Any given NFT may be a security, investment, debit instrument or other type of financial product – but this can only be determined by looking at the facts and circumstances of each case. Although BaFin offers its opinion that to date it has not identified any NFTs that appear to be securities, it cannot rule out that at some stage there may be NFTs that meet the classification of securities. The article goes on to state that NFTs can pose a risk of fraud and money laundering.
To learn more about Germany’s approach to cryptoasset regulation, see our country guide to Germany.

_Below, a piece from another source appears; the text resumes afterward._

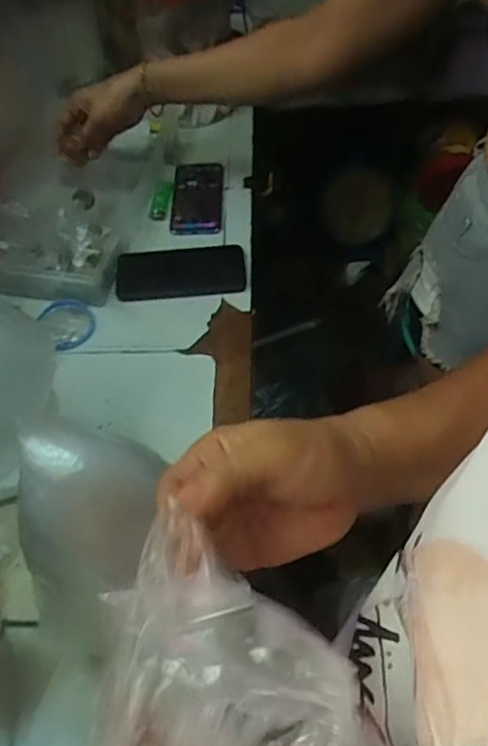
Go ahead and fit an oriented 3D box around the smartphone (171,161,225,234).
[{"bbox_3d":[-0.068,-0.266,0.846,0.072,0.011,0.176,-1,54,2],"label":"smartphone"}]

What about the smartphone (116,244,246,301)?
[{"bbox_3d":[-0.083,-0.135,0.761,0.165,0.014,0.076,-4,65,2],"label":"smartphone"}]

Biden Administration Proposes 30% Bitcoin Mining Tax
As part of its fiscal 2024 budget, US President Joe Biden’s administration is proposing a large tax on bitcoin mining. The Biden administration reportedly plans to impose a 30% tax on proof-of-work mining activity in an effort to target the energy-intensive mining industry.
Biden’s budget also seeks to eliminate an exemption in the tax code that allows cryptocurrency traders to sell their assets at a loss, deduct the loss on their taxes, and then immediately buy back the same assets. By closing the so-called “wash sale rule”, cryptocurrencies will be put on an equal footing with stocks and other securities, where traders cannot buy back assets they sold at a loss for 30 days.
This is not the first set of contentious crypto-tax provisions under the Biden administration, which in late 2021 inserted provisions into a spending bill requiring crypto-trading entities to disclose information about their users for tax reporting purposes.